◆ Instruções do exercício: Transcreva literalmente o trecho do texto sobre escritores que começa em "Estou sacralizando a" e vai até "que não admita.", incluindo essas palavras.

◆ Texto da página:
+++++
Acredito mais em políticos humildes, ditadores humildes, imperadores humildes, generais humildes do que em escritores humildes. Escritores humildes, fatalmente, são mau escritores ou apenas escrevem, não são escritores de fato. Alguém que pretende comunicar algo ao mundo, que se aventura a criar personagens críveis e multifacetados, que expõe relações humanas, que é o demiurgo de universos fantásticos, esse alguém precisa ser muito ousado. Escrever exige perseverança, personalidade e, às vezes, até talento. Não uso a palavra vocação porque não acredito em vocação, mas acredito que quem se dispõe a escrever só o faz porque não consegue evitar.
Existem muitas ocupações mais fáceis, valorizadas e agradáveis. Tenho certeza que Willian Faulkner estava mentindo quando desdenhou a própria obra, afirmando que escrevia simplesmente para ganhar a vida. Se fosse apenas isso, Faulkner faria outros tipos de livros, de carpintaria mais simples e economicamente mais rentáveis. Faulkner certamente produziria excelente “pulp fiction”, mas optou por compor com som e fúria alta literatura, esforçando-se para que fosse muito, muito alta, um Everest de letras.
Discordo dos autores que afirmam que “escrever é uma profissão como outra qualquer”. Em paragens mais civilizadas, pode até ser. Não no Brasil. Não existe uma indústria consistente de livros literários no Brasil. Por extensão, praticamente não há escritores profissionais no país. Via de regra, mesmo os raros autores que participam das engrenagens do sistema de produção do objeto livro costumam ganhar mais com traduções, encomendas, palestras e atividade jornalística do que propriamente com sua produção “artística”. Notem as indiscretas e incômodas aspas acossando, cercando, oprimindo a palavra “artístico”. As poucas exceções são verdadeiros cisnes negros e costumam ser fenômenos mais sociológicos do que propriamente literários. Portanto, com poucas possibilidades de se profissionalizarem, ganharem dinheiro de verdade escrevendo, quase todos os escritores brasileiros almejam serem artistas. E um artista não pode se render a proselitismos. Escrever não é uma “profissão como qualquer outra”, é uma atividade muito inusitada.
Estou sacralizando a atividade de escritor? É possível, mas a experiência mostra que mesmo os profetas da humildade que defendem que “escrever é uma profissão como qualquer outra” possuem seus autores de estimação. Ídolos que dificilmente admitiriam que são “profissionais como quaisquer outros”. Quem compra e lê biografias de Shakespeare, Thomas Mann, Salinger, Proust, Machado de Assis ou Faulkner está cometendo um ato de adoração, mesmo que não admita.
+++++
◆ Dados registrados:
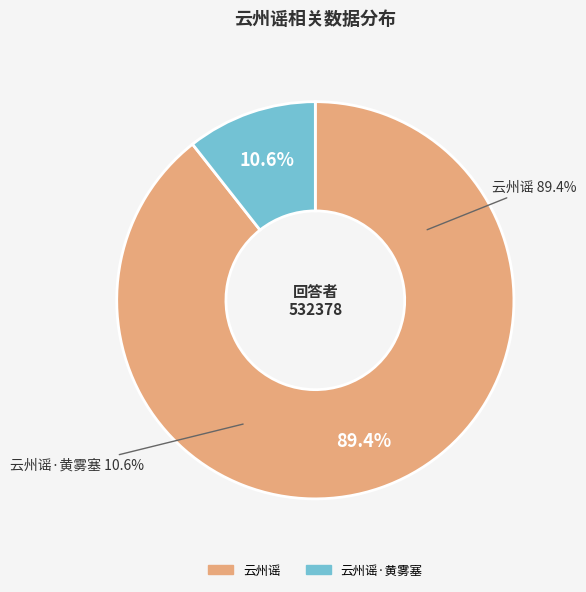

Which category accounts for the majority?

云州谣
+++++
◆ Resolução do problema:
Estou sacralizando a atividade de escritor? É possível, mas a experiência mostra que mesmo os profetas da humildade que defendem que “escrever é uma profissão como qualquer outra” possuem seus autores de estimação. Ídolos que dificilmente admitiriam que são “profissionais como quaisquer outros”. Quem compra e lê biografias de Shakespeare, Thomas Mann, Salinger, Proust, Machado de Assis ou Faulkner está cometendo um ato de adoração, mesmo que não admita.